Written task >>
The reply must consist of one number: how many lines of the data include the word "Windows".

*** Opening Data shown ***

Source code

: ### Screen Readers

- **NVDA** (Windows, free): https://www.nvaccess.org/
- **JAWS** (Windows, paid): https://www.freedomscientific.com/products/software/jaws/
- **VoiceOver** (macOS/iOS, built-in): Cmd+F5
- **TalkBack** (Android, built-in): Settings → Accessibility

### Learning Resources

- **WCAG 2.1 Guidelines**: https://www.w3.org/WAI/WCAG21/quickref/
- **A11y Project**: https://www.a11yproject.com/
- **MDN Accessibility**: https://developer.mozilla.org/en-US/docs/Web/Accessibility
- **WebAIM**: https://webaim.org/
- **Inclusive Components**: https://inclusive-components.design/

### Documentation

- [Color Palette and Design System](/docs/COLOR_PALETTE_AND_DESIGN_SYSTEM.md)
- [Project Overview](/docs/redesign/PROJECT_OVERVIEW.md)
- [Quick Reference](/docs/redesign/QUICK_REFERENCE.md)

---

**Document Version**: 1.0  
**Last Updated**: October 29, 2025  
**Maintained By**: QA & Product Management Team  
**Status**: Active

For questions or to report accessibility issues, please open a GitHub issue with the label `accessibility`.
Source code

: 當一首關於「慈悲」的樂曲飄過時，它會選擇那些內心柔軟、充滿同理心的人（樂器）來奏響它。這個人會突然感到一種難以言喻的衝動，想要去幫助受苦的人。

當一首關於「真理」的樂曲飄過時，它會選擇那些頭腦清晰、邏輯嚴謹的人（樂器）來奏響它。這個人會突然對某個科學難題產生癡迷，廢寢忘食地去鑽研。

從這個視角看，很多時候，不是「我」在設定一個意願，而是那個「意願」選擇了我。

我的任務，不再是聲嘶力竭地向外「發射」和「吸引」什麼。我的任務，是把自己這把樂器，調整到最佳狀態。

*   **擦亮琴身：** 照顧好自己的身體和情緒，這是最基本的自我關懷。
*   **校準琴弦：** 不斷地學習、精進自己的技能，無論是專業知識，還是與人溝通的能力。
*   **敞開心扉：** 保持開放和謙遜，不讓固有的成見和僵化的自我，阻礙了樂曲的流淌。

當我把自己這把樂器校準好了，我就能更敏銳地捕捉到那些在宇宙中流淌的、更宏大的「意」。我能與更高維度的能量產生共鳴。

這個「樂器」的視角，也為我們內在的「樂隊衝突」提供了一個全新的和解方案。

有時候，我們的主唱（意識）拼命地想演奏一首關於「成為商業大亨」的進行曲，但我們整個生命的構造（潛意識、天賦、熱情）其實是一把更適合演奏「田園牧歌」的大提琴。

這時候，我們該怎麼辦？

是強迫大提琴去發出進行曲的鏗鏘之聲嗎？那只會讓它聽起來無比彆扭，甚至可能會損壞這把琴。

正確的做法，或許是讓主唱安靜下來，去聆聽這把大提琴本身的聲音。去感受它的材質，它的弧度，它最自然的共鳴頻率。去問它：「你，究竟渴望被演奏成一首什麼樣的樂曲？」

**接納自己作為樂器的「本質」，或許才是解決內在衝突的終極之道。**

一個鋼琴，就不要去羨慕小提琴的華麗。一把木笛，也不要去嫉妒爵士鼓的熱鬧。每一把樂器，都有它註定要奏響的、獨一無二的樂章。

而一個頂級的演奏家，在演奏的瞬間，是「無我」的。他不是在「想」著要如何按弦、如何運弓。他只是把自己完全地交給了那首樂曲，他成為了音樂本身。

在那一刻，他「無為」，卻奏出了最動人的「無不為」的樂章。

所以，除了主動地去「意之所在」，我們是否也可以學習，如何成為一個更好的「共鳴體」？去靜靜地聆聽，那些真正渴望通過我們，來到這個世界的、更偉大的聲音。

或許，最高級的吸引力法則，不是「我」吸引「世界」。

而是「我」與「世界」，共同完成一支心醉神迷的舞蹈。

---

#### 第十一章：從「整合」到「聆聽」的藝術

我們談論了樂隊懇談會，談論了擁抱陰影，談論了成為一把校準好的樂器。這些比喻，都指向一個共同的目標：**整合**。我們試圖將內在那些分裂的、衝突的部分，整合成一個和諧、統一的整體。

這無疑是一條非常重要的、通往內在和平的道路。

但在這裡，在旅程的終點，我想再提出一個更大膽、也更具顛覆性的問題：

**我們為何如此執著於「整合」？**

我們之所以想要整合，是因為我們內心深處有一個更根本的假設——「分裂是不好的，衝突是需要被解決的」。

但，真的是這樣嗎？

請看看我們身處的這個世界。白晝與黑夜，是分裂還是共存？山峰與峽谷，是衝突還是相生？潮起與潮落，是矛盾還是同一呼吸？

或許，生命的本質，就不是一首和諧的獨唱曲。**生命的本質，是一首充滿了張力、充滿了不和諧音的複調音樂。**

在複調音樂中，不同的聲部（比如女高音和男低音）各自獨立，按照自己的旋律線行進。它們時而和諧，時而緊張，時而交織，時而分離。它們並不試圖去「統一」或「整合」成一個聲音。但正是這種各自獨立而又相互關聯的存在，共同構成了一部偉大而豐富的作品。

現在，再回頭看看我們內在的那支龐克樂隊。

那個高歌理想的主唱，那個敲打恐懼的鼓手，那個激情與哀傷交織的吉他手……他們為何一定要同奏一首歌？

*** Closing Data shown ***

Solution to this task >>
2